10:58pm February 20th, 2020 [Facebook]

This size 4 avalanche on Whistlers Peak was remotely triggered by a skier. The skier was 100 m away at the time, in a shallow, wind effected area.

It is important to remember that there are very different snow zones in the Jasper National Park forecast region. These snow profiles show the differences. The first, from the Icefields Parkway, shows a deeper (240cm), uniform snowpack with some surface variations (likely new and old windslab). The second profile, from the Whistlers Creek area, shows a significantly different snowpack. Weak basal layers (large facets and depth hoar) are far more pronounced.
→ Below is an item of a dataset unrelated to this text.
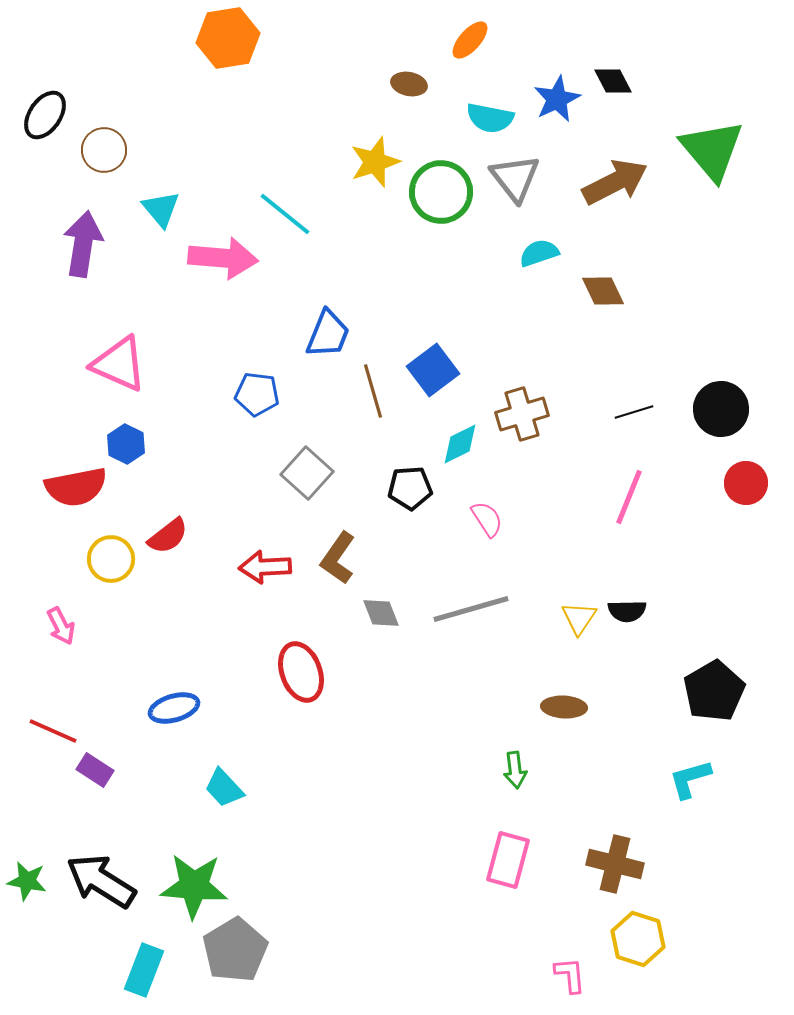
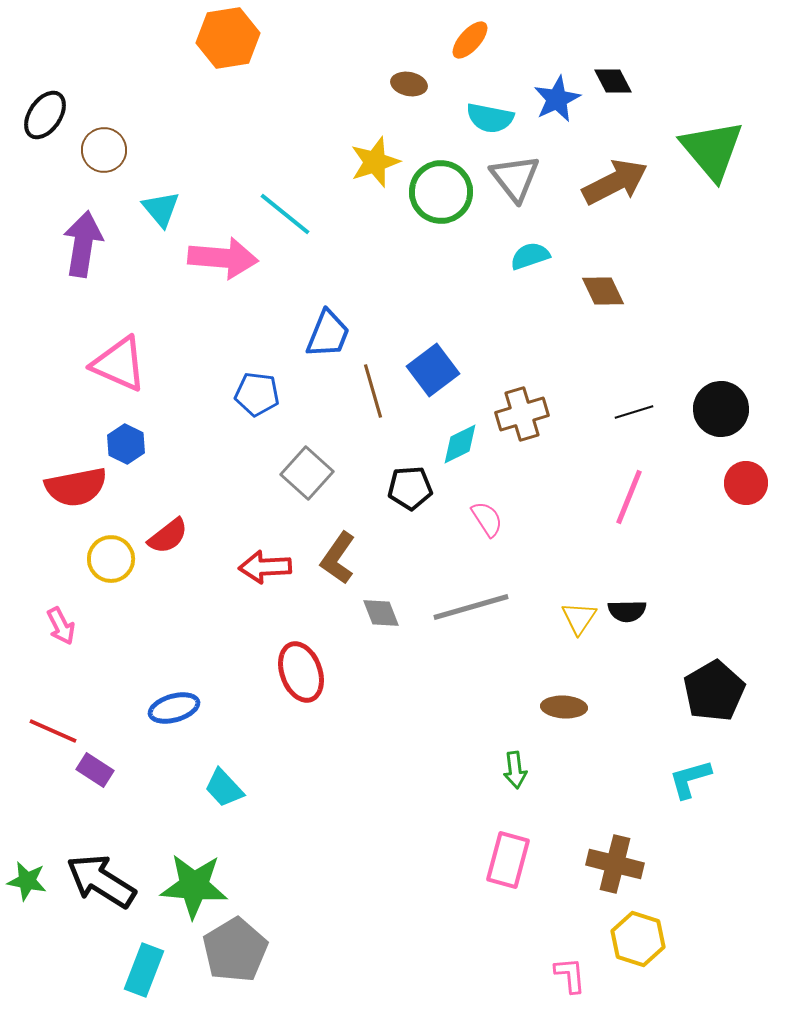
cyan semicircle at (539, 253): moved 9 px left, 3 px down
gray line at (471, 609): moved 2 px up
These differences are striking and were the notable factor in the remote, skier triggered size 4 avalanche on Whistlers Peak.

The lifting of the seasonal caribou habitat closures in the Tonquin (opened Feb 16) and Maligne/Brazeau (opens Feb 29) opens up a significant amount of new terrain for recreation. The snowpack in these areas will again be different but, the deep instability will remain with us until the snow melts away.

The deep persistent slab problem is proving to be a very complicated puzzle that requires careful observation and conservative decision making. This is the quintessential Rocky Mountain snowpack where many of the obvious signs of snowpack instability and avalanche hazard are often subtle and hard to discern. Use good travel habits, minimize your exposure to large features (especially when there are other users above), carry avalanche safety gear and always have a means of emergency communication (cell phones are not reliable in the Jasper backcountry).